I mentioned a couple of posts ago that our flyering efforts had caught the attention of a London based amateur comedian (aren't we all) who wanted a gig. Well, again yesterday we were subjected to a similar young hopeful. This guy was quicker to cotton on to the fact that we weren't inviting him onto the bill. He did ask how to find open spots while in the area, and I gave him the standard advice of ringing around the advertisers in Time Out. Noticing that he had a north east accent, I asked him his name. He gave me his card. I can hear, so a name spoken alone would have sufficed. He turned out to have played a gig I read about on a couple of the blogs that I read. It was a nice way to feel a link with a stranger.

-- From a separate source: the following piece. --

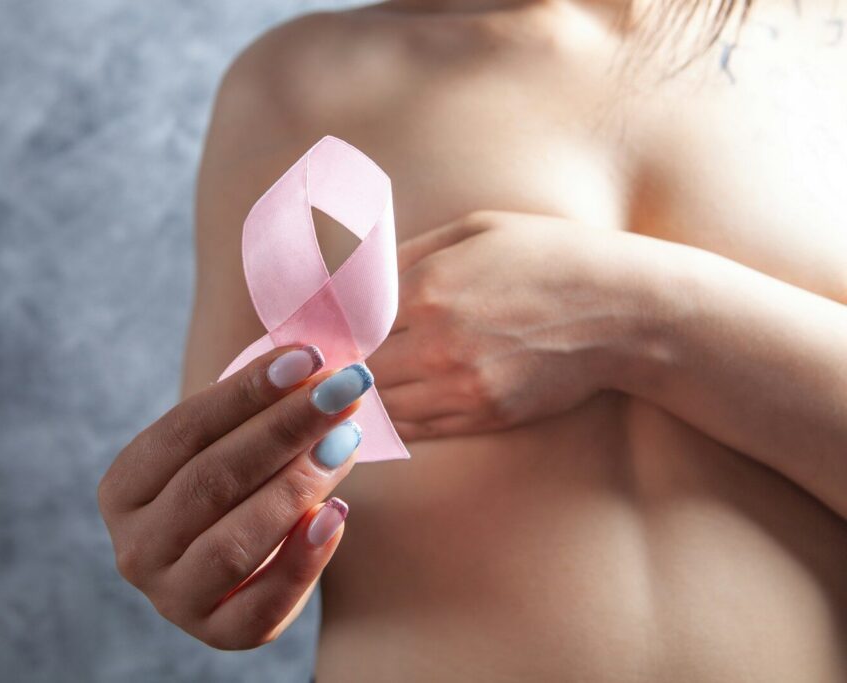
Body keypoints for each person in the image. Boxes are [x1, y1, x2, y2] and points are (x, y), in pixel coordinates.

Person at [97, 0, 847, 679]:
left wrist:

As he was leaving, he did something butt clenchingly awful. He tried to be funny. Speaking in low tones he started talking bollocks about passers by. In much the way that a slight of hand artist has to work hard to fool another, so too does a comedian have to work hard to suprise another. I was slightly shocked. I felt an urge to deliver some crushing put downs or explain that it was embarrassing. However I didn't want to be horrible, and he was being slightly amusing. Had I been a punter and had he had the mystique of the performer, maybe it would have been funnier.
The exit door appeared when he pointed to a black fellow and said that he was a dealer. . . Bit racist. . . Thing is, as I pointed out, he was. He'd been the guy dealing earlier. Job done conversation stopped. No offence needed to be taken.
I wonder what other shows pick up passers by hoping to join the cast. You reckon that Les Miserables has a queue of people singing at the stage door?